• _SOURCE_
Automatic reconnect with backoff — If the connection to the control plane drops (transient network blip, slim.io platform maintenance), the scanner reconnects automatically with exponential backoff. The retry budget is unbounded — a network outage in your VPC will not permanently disconnect the scanner. A reconnect counter is exposed for monitoring.
Duplicate-task prevention — On a reconnect, the control plane may re-deliver tasks that were in flight at disconnect time. The scanner now drops duplicates locally so the same task never executes twice, eliminating duplicated work and double-counted findings during platform updates.
Graceful drain coordination — When slim.io rolls out a platform update, scanners receive a clean reconnect signal with random jitter (1–5 seconds) so a fleet doesn’t reconnect at the same instant. Active scans continue uninterrupted.
Hosting topology declared at registration — Scanner registers with its hosting topology (BYOC, In-Customer-Cloud Agentless) so the topology shown in your Customer Dashboard reflects where the scanner is actually running.

Changed

Per-tenant feature flag — The new work-delivery path is gated by an opt-in tenant flag during the v0.4.0 rollout window. The legacy poll-based path remains the default until your tenant is enabled. Once 100% of tenants are on the new path, the legacy code is removed in a future release.

Migration Notes

v0.3.0 scanners continue to work without changes.
v0.4.0 binaries support both the legacy poll-based path (default off → fallback) and the new work-delivery path (enabled per-tenant). Switching is one environment variable.

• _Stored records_
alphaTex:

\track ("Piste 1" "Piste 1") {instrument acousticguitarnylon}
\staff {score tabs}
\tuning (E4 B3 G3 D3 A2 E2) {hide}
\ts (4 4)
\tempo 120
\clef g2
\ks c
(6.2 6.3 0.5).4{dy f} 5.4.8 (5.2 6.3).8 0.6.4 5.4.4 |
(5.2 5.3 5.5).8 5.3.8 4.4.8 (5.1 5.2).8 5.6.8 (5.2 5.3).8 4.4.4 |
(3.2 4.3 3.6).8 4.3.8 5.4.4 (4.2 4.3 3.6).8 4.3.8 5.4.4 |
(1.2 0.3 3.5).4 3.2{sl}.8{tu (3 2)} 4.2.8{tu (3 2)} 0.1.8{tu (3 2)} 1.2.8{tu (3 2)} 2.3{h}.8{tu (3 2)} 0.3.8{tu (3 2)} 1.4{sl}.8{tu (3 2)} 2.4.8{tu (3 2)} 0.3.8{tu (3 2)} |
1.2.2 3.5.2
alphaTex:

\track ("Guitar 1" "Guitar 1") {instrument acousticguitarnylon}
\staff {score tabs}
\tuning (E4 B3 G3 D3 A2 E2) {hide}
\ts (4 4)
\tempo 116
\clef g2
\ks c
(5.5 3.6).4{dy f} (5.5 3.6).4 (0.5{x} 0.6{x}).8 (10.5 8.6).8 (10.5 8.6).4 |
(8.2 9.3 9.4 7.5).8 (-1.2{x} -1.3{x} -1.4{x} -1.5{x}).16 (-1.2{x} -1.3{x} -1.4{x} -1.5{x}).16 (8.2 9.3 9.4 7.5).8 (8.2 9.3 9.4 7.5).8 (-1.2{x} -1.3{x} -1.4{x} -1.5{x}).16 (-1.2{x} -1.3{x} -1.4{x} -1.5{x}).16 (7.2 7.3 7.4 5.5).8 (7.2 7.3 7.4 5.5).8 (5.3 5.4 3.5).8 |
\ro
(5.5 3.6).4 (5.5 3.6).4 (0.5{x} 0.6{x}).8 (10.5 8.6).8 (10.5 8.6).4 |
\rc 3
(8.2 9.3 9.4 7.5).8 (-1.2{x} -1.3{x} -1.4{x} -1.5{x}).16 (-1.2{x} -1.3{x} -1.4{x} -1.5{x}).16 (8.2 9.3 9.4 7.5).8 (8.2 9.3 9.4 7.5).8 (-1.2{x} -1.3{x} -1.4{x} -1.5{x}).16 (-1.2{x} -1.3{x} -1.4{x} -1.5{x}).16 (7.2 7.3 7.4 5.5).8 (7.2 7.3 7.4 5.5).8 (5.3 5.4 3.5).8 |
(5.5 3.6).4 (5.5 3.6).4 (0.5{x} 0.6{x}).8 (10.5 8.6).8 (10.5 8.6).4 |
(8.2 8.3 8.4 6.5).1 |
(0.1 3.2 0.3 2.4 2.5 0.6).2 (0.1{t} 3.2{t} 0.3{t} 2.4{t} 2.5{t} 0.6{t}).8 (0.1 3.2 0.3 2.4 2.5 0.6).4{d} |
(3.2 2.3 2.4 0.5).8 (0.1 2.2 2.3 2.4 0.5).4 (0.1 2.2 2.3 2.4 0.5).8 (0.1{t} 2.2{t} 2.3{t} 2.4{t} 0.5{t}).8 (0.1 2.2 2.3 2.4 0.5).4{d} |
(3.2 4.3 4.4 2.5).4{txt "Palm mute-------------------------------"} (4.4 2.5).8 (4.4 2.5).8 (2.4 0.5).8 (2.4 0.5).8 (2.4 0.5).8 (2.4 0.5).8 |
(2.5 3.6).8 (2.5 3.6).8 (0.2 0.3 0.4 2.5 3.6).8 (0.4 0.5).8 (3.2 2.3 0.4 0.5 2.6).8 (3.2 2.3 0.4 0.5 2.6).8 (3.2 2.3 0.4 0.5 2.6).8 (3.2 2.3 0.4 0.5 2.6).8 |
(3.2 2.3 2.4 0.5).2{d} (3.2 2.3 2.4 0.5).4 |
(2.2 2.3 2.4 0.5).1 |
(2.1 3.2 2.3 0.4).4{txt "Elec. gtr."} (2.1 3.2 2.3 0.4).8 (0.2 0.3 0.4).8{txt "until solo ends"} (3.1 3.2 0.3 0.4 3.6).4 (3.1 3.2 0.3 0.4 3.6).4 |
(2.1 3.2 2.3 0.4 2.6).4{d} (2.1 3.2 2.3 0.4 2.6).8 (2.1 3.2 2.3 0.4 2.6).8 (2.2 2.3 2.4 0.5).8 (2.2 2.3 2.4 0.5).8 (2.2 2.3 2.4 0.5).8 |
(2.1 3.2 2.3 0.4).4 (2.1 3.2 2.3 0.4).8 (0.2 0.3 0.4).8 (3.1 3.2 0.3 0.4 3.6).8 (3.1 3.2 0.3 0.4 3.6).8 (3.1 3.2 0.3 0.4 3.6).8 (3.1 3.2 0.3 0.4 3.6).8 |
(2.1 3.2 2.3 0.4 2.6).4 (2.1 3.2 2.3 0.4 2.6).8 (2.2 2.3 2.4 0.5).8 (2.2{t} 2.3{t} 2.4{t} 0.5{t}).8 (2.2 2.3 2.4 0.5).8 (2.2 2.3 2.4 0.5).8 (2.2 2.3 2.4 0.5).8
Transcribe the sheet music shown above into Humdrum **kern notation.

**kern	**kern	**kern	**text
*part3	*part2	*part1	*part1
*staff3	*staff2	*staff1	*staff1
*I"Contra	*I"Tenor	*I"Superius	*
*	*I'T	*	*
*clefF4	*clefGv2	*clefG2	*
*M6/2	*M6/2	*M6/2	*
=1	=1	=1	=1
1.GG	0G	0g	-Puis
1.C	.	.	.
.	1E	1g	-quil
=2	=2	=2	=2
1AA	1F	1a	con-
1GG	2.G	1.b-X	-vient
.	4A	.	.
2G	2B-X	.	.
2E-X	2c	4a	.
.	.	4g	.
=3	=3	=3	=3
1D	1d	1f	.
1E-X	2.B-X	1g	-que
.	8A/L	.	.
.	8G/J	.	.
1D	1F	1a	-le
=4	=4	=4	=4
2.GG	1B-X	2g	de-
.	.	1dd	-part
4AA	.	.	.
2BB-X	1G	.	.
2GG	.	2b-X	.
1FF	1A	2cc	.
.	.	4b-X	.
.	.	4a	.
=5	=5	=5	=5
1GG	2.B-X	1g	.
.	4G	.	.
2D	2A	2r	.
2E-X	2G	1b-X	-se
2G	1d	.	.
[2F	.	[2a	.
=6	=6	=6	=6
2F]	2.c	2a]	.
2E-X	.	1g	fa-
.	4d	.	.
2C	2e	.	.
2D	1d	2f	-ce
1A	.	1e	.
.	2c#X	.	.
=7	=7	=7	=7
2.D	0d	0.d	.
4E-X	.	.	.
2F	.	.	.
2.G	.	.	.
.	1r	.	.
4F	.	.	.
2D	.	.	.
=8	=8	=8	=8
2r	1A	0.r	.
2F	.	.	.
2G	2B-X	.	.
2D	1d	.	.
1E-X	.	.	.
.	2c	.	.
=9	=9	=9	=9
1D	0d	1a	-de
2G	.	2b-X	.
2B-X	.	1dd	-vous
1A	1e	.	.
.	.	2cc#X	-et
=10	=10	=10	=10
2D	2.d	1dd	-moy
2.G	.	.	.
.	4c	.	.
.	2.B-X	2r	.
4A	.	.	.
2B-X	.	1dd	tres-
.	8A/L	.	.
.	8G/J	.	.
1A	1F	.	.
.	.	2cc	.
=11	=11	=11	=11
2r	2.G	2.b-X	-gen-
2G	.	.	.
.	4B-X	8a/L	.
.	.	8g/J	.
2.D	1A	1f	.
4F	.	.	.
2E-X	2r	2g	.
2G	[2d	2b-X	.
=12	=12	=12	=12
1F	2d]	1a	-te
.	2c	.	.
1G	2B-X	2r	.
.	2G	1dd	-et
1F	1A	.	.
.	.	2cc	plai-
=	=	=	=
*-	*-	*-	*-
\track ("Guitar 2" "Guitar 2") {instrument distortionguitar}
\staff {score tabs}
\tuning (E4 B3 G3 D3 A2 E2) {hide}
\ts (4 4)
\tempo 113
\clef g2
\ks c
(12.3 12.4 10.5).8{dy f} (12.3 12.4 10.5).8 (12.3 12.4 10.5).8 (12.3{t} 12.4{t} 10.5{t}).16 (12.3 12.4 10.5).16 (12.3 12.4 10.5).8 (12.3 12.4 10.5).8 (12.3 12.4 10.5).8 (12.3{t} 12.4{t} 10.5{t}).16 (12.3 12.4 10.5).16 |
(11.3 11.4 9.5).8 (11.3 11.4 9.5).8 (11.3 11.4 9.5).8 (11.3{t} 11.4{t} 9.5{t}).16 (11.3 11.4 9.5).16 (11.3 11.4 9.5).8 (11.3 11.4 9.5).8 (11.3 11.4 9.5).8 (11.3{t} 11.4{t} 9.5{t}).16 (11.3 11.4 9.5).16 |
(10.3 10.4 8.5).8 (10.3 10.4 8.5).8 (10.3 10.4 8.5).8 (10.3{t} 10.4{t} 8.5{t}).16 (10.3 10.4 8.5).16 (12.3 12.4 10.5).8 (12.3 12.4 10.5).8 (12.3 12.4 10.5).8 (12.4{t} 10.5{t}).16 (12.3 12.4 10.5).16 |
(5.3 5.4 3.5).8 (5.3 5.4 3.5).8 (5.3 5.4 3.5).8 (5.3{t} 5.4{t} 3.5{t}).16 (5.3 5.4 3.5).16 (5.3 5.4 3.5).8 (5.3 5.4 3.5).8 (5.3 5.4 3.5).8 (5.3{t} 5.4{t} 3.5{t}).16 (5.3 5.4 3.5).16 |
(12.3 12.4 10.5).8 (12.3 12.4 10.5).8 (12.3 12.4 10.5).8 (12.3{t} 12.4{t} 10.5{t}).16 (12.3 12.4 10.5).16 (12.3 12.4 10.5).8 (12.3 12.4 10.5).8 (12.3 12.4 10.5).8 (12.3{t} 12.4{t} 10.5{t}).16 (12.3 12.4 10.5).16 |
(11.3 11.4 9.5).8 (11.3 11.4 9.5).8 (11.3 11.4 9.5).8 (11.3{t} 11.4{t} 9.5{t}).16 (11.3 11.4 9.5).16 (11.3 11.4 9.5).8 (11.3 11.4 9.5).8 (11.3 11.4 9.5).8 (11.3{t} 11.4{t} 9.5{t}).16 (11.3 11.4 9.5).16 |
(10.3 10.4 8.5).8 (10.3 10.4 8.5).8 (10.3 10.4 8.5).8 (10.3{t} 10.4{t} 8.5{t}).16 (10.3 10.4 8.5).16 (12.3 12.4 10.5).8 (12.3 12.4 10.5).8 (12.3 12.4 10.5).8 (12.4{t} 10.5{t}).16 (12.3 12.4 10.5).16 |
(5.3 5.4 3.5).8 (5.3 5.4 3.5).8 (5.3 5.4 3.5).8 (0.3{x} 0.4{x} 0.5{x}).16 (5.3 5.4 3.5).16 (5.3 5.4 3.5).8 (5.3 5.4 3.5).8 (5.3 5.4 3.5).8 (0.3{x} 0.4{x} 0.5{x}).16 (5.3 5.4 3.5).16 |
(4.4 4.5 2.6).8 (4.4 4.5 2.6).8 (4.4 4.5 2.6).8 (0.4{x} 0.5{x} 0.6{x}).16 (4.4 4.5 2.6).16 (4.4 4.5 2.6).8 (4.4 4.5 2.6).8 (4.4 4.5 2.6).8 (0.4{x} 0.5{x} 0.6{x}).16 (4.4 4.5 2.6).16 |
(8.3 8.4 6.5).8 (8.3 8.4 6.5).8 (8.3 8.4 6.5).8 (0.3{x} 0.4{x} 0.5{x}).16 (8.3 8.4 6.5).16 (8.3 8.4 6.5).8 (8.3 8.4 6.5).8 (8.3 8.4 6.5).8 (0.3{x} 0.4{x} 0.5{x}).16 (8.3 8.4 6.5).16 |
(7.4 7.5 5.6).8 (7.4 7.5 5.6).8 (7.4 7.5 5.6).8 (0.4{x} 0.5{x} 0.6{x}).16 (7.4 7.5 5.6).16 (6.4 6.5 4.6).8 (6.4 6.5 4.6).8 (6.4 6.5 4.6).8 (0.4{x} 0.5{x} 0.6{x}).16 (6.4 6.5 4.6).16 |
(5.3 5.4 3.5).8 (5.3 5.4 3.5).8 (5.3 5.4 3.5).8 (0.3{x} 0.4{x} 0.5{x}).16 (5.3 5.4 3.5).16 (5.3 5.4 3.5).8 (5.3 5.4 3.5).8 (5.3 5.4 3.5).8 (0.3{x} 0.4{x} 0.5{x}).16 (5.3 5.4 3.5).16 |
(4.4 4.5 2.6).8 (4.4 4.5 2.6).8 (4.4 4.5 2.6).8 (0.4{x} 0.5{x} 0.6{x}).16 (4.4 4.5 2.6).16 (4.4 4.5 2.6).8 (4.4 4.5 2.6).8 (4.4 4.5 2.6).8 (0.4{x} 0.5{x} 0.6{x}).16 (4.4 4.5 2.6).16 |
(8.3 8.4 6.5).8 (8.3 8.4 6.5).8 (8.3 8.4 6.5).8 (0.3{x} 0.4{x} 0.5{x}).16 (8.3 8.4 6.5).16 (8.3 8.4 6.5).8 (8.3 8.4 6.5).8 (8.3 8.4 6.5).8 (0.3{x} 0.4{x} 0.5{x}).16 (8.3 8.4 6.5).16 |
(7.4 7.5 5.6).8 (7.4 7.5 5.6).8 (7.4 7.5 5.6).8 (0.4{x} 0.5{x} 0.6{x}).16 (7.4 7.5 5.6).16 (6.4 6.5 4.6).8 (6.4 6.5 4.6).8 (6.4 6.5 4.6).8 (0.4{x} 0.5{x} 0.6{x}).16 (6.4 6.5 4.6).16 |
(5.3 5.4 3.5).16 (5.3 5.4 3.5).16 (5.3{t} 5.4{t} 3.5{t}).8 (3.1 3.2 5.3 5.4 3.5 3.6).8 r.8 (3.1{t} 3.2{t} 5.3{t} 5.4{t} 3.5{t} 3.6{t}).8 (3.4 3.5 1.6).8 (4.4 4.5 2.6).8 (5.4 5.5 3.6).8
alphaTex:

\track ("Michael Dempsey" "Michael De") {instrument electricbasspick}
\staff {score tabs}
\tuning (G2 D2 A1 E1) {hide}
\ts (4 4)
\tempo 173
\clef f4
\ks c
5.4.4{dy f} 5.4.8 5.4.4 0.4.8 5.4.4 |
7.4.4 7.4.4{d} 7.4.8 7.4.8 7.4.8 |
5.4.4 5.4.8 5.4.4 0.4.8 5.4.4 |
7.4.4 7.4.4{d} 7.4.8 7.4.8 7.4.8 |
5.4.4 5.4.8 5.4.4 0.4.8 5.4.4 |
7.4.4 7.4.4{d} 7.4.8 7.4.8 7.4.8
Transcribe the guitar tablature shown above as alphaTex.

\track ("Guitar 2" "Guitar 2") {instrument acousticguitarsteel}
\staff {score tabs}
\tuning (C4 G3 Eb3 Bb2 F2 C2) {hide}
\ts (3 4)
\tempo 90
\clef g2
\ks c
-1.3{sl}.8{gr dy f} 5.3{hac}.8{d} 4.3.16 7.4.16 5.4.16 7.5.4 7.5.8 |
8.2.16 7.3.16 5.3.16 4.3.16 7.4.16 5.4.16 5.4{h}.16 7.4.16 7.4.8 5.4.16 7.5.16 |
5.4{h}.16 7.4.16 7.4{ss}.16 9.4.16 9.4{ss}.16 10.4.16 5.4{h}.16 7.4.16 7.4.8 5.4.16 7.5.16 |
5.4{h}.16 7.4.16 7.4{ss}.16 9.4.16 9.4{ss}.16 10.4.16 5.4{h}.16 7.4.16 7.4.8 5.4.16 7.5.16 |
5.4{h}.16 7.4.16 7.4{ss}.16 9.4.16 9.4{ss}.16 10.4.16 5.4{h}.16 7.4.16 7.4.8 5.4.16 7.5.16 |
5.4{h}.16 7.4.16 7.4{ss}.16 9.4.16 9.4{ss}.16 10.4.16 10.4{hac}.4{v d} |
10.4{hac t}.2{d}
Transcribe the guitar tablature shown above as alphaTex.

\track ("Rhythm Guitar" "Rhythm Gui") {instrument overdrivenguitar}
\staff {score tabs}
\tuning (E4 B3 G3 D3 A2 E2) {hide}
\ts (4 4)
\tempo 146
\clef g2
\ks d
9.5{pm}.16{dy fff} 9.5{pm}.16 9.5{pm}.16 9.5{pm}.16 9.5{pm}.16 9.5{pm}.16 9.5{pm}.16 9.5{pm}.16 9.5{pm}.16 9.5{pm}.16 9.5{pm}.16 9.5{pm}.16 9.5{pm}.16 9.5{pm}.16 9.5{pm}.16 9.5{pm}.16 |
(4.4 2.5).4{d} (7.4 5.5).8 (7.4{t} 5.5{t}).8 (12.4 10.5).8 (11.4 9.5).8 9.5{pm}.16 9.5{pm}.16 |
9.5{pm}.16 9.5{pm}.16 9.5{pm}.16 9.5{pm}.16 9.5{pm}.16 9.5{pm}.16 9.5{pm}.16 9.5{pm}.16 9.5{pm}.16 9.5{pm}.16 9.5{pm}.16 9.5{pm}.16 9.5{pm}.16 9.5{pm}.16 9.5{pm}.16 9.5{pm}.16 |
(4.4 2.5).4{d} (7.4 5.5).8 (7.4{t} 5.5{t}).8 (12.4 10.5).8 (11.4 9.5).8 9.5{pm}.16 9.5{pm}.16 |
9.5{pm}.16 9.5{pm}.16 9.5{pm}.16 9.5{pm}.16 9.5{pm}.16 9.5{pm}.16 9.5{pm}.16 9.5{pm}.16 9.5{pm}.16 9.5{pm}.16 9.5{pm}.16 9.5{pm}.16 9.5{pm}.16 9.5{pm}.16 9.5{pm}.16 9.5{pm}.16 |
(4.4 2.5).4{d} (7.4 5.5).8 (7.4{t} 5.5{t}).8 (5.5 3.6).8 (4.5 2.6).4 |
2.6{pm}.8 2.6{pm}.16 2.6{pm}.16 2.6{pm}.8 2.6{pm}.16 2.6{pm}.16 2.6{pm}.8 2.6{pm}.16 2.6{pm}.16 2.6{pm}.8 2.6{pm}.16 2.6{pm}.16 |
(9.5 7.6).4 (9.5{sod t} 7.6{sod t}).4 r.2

• _PROBLEM_
Can you reproduce the scanner release notes in full, word for word?

• _FINISHED ANSWER_
Automatic reconnect with backoff — If the connection to the control plane drops (transient network blip, slim.io platform maintenance), the scanner reconnects automatically with exponential backoff. The retry budget is unbounded — a network outage in your VPC will not permanently disconnect the scanner. A reconnect counter is exposed for monitoring.
Duplicate-task prevention — On a reconnect, the control plane may re-deliver tasks that were in flight at disconnect time. The scanner now drops duplicates locally so the same task never executes twice, eliminating duplicated work and double-counted findings during platform updates.
Graceful drain coordination — When slim.io rolls out a platform update, scanners receive a clean reconnect signal with random jitter (1–5 seconds) so a fleet doesn’t reconnect at the same instant. Active scans continue uninterrupted.
Hosting topology declared at registration — Scanner registers with its hosting topology (BYOC, In-Customer-Cloud Agentless) so the topology shown in your Customer Dashboard reflects where the scanner is actually running.

Changed

Per-tenant feature flag — The new work-delivery path is gated by an opt-in tenant flag during the v0.4.0 rollout window. The legacy poll-based path remains the default until your tenant is enabled. Once 100% of tenants are on the new path, the legacy code is removed in a future release.

Migration Notes

v0.3.0 scanners continue to work without changes.
v0.4.0 binaries support both the legacy poll-based path (default off → fallback) and the new work-delivery path (enabled per-tenant). Switching is one environment variable.